If you’re a real estate investor who buys multi-family apartments and complexes and rents them out, and do so with positive cash flow, you can buy more of them at a lower price, he says. “So that is the one good strategy I see.”Chinese investments in US real estate

But, he adds, it’s a good strategy only in the right real estate markets—you should avoid those cyclical markets. “You can’t do that at South Beach Miami, or, let’s say, Vancouver. Can you possibly buy something and rent it out with positive cash flow when it’s so overvalued? No way.”

Investors may just want to cash out their stocks in the next year or two, Dent says, or, “if you want to take some risk,” perhaps invest in short-goal stocks or short, real estate-oriented indexes.

Otherwise, “take your chips off the table and wait for this bubble to crash,” Dent advises. Then, two to six years from now, if you want to risk your money in the stock market (against the Hartman mantra), buy back in, and, Dent says, “you will be like Joseph Kennedy in the early ’30s.”

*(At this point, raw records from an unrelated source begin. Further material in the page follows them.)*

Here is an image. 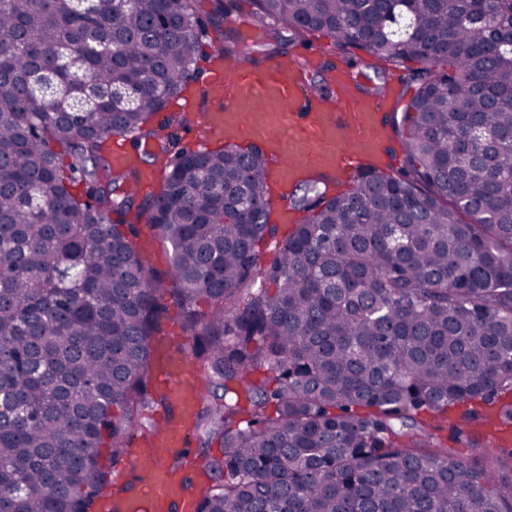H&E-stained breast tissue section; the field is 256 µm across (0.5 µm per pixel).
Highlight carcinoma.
Returning a JSON list of instances; mask_svg holds the SVG:
<instances>
[{"mask_svg":"<svg viewBox=\"0 0 512 512\" xmlns=\"http://www.w3.org/2000/svg\"><path fill=\"white\" fill-rule=\"evenodd\" d=\"M0 0V512H98L100 464L147 438L167 295L192 370L224 394L191 428L220 453L194 512H512V0H407L413 26L381 37L386 0H251L255 28L388 63L416 62L385 125L395 176L366 165L326 197L309 178L288 235L269 223L260 149L177 148L165 110L212 28L253 62L234 0ZM115 135L153 146L162 190H129ZM89 181L84 192L77 185ZM171 247L138 257V225ZM266 260H261V257ZM459 411L462 461L424 441ZM140 247L139 256L143 265L148 269L165 270L169 262V254L166 246L160 242L153 240L148 235L147 228L140 225ZM146 243L147 248H142L141 245Z\"/></svg>","mask_w":512,"mask_h":512,"instance_id":"cac0c4a2","label":"carcinoma"}]
</instances>
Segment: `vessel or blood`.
<instances>
[{"instance_id":"obj_1","label":"vessel or blood","mask_w":512,"mask_h":512,"mask_svg":"<svg viewBox=\"0 0 512 512\" xmlns=\"http://www.w3.org/2000/svg\"><path fill=\"white\" fill-rule=\"evenodd\" d=\"M206 74L208 105L200 126L225 144L242 148L258 144L277 159L269 197V214L277 223L297 221L285 202L297 173L356 171L377 156L385 136L384 102L351 92L352 75L345 68H337L330 77L335 86L330 105L303 96V73L289 63L244 67L214 49ZM155 370L172 409L150 443L134 441L129 452V464L139 473L145 491L105 495V512H192L183 478L170 461L188 448V423L199 386L189 374L186 352L160 351Z\"/></svg>"}]
</instances>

Kennedy foresaw the 1929 stock market crash and sold all of his stocks ahead of the market’s fall. Then, in the early ’30s, “he bought everything at the bottom, 20 to 80 to 90 percent off, and that’s the way to make money in deflation,” Dent says.

Don’t Act Like a European, Hartman Tells His Investors

Before the recent podcast with Dent, Hartman had just ended what he called “the European summer of love,” a trip that took him to such countries as Latvia, Poland and Finland. Hartman actually was born in Europe and travels there often, but “I have a real love-hate relationship with my birthplace, the continent of Europe,” he says.

Citing high unemployment rates and “economic disasters” in Spain, Portugal, Greece and Italy, and “France where people don’t want to work more than 32 hours a week,” most Europeans carry “this over-entitled socialist, liberal attitude,” Hartman has observed.

The European mindset is one of scarcity and conservation, while the American mindset is one of abundance, he says.

You, as an American investor, should follow the latter route, Hartman says.

“Europeans constantly bash Americans, because we don’t have socialized health care, and I’m like, ‘Really, is that your whole thing?’ Is that your whole life’s thing, free health care? At least in the United States … and there are a lot of losers in the United States, we’ve all watched Jerry Springer … many of the people I know, they want to do something great with their life.”

“And there, the European mindset is like, ‘Well, I got to have free health care’ and ‘I have to have my big, long vacation every year,’ and ‘am I going to make 2,000 Euros a month?’ It’s just this ‘getting-by’ mindset.”

As far as Europeans worrying about conservation, Hartman adds: “Imagine if the Wright brothers when they were inventing the airplane, imagine if every step they took, they had to think about, ‘Well, conserve this, what about the environment, what about OSHA, what about all the regulations,’ all of this stuff. They would have never gotten anywhere, they would have been just so bogged down in really secondary concerns.”

As an American investor, your foremost concern is those rising bubbles of which Hartman and Dent warn, many of which are contributed to by Chinese investments in US real estate.

Says Dent: “I don’t care what the reason is for a bubble. When things start to go up exponentially, faster than the fundamental trends, which is very predictable and very trackable, you’re in a bubble. If it looks like a bubble, quacks like a bubble, walks like a bubble … it’s a bubble.”